Im Staub, den der Wind über das Geröll blies, zeichneten sich jedoch mit einem Mal Formen ab: Palmen und Feigenbäume, Blumen und blühendes Gesträuch. Der alte Zwerg blinzelte und die Welt trat in Farben hervor, verlor den rötlichbraunen Schleier und wurde zu einem Garten voller bunter, singender Vögel.
Langsam wanderte er durch das Paradies. Seltsame Lieder drangen an seine Ohren. Die Luft war erfüllt vom Geruch der Blüten.
Dann kam er an einen großen Feigenbaum, dessen Blätter auf der Unterseite wie Silber schimmerten. Er hing voll mit Früchten, deren Süße er in der Luft beinahe schmecken konnte.
Als er nähertrat, von dem Baum wie in einen Bann gezogen, wand sich eine Schlange aus dessen Geäst. Eine Viper mit hornartigen Auswüchsen über den Augen, deren geschlitzter Blick ihn fixierte.
Der alte Zwerg erstarrte.
"Fürchte dich nicht", sprach die Schlange zu ihm. "Ich bin gekommen, weil du nach mit gerufen hast."
"Ich habe nicht ..."
"Mit deinem tiefsten Herzenswunsch riefst du nach mir. Sag mir, was wünscht du dir."
Er sah auf seine vernarbten Hände: Gezeichnet von Arbeit und Leid, und mehr noch von all dem, was er nicht hatte festhalten können. All dem, was ihm entrissen worden war.
"Ich will Rache", flüsterte er.
Die Viper zischelte bestätigend. "Und du bist hergekommen. An den Ort, wo alles begann. Ich werde dir helfen. Du musst nur einen Schritt tun."
Sie streckte ihm eine Feige entgegen. Der Zwerg trat vor, streckte die Hand danach, begierig, endlich etwas zu ergreifen, etwas zu nehmen.

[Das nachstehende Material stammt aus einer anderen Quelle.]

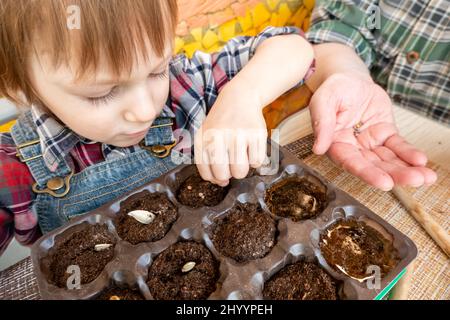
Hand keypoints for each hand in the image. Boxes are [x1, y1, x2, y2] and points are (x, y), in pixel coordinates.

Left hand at [194, 85, 266, 185]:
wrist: (239, 98)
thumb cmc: (221, 121)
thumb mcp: (206, 134)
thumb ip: (207, 157)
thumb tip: (219, 181)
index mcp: (204, 138)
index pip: (205, 171)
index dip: (213, 178)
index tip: (219, 177)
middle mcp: (219, 137)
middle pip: (223, 174)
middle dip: (228, 176)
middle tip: (231, 169)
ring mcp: (238, 135)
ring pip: (240, 170)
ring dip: (241, 170)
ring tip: (241, 160)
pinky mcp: (256, 134)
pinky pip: (256, 161)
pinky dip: (255, 161)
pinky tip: (251, 151)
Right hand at [309, 72, 436, 190]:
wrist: (350, 79)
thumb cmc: (334, 90)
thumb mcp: (323, 101)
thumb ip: (322, 123)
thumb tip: (318, 148)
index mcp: (335, 144)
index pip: (351, 162)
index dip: (367, 173)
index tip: (383, 183)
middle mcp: (353, 148)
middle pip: (374, 166)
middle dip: (395, 174)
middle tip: (415, 180)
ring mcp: (370, 143)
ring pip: (388, 160)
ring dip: (407, 169)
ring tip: (425, 177)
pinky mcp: (385, 134)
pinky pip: (398, 146)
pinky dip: (409, 154)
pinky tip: (420, 160)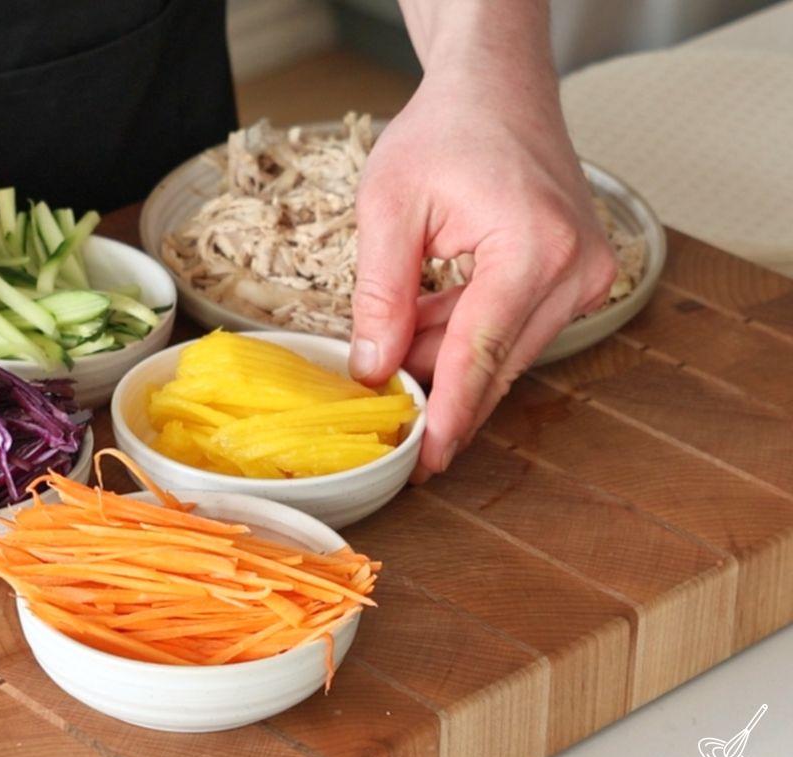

Sand wirbelte auf. Er begriff, dass ein Kreis im Erdreich um den Baum gelegen hatte, eine Zeichnung des mburischen Feuerkreises mit alten Schriftzeichen, die er nicht zu lesen verstand. Seine Schritte hatten den Kreis zerstört.
Er war nicht religiös, doch in diesem Moment fühlte er sich von einem Gedanken durchzuckt. Das kann nicht gut sein.
"Du bist keine Viper", sagte er zu der Schlange.
"Nein. Nun iss."
Er fühlte eine Feige in der Hand. Wie er hineinbiss, schmeckte er, dass sie viel zu süß war.
Dann schreckte er schweißgebadet aus seinem Traum auf. Nur das Meer war zu hören, die Wellen, die in beständigem Rhythmus gegen die Klippen schlugen.
Täuschte er sich, oder klang der heulende Wind wie das Gelächter eines Dämons?